她噗哧一笑,“是,给他随便找间房就行了,我喜欢睡能看到月亮的窗子,你们店里有吗?”

“有有有,拐角那一间到了晚上看月光是最好的,凡是文人墨客来到小店都会选那间,一到晚上就诗性大发。”

孟如练一边跟随店小二上楼,一边悄悄观察枫红的动静。

他拴好缰绳后,就高声问道:“有什么好吃的吗?”

楼上的店小二朝下面喊了一声,“等著!”

枫红耸耸肩,自己找了个位子坐下,又朝正在看他的孟如练招招手。

被他发现自己在偷看,她急忙把脸转过来。

进房后,店小二招呼著,“姑娘要不要吃点东西,还是洗把脸?或者我给姑娘打盆热水让姑娘烫个脚?舒舒服服睡觉才香。”

没想到这个店小二的聒噪不亚于枫红,她赶紧挥挥手,“不用了,你下去吧,需要的时候我会叫你。”

“好,那姑娘您好好休息,有事情就吩咐小的一声。”

夜幕早已低垂,孟如练呼出口气,靠著窗户坐了下来。

走了这么远的路,距离京城已不过一天的路程,一天的路,用十几年来走,算不算漫长?

有时候总会忍不住问自己,为何拥有这种命运的人是她?为何她是抹颜氏最后的一个族人?为何她生来就成了罪民?为何她要过这种颠沛流离的生活?

若没有十七、八年前的变故,如今她已经嫁人生子,生活得平静安逸了吧?

“有人生来有命,有人生来无命。有命的人若下能掌握‘运’,有命无运则一生庸碌无为,无命有运的人则不同。如练你就是无命之人,你的出身虽由不得自己做主,但是你可以选择自己以后要定的路。你想做什么?我可以帮你。”

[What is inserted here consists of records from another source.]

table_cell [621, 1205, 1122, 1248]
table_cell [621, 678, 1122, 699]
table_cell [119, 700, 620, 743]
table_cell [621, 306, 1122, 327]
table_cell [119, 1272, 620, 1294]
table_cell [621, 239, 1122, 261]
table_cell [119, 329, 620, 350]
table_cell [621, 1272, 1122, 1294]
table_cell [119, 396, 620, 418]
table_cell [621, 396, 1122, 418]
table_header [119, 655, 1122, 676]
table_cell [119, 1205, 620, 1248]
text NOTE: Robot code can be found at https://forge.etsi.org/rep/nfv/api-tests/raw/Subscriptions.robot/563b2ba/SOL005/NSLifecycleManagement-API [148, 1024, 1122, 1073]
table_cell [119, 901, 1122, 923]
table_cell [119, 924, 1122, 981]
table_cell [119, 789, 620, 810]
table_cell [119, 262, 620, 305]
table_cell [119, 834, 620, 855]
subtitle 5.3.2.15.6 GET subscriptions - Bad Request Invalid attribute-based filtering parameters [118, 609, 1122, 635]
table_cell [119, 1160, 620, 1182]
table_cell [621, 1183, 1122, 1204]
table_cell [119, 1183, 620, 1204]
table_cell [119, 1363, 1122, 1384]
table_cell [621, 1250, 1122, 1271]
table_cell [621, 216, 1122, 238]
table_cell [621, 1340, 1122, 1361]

这是当初行歌如天神从天而降般出现在她面前,将她从边关带走后,对她说的一番话。那时候她只回答了两个字,“报仇。”

“为谁报仇?”行歌问她。

“为所有逝去的亲人。”

他淡然一笑,“不,应该是为了你自己。这世上做任何事,再也没有比为自己这个目标来得诱人,值得以生命为代价去交换。”

如果说这十八年中她的生命是在灰暗和无助中度过的话,那么行歌的出现就如同一盏明灯,让她的眼前豁然开朗。所以,即使他帮她获得复仇机会的条件,是取得枫红的移形换影剑,她也甘愿接受这个命令,绝无异议。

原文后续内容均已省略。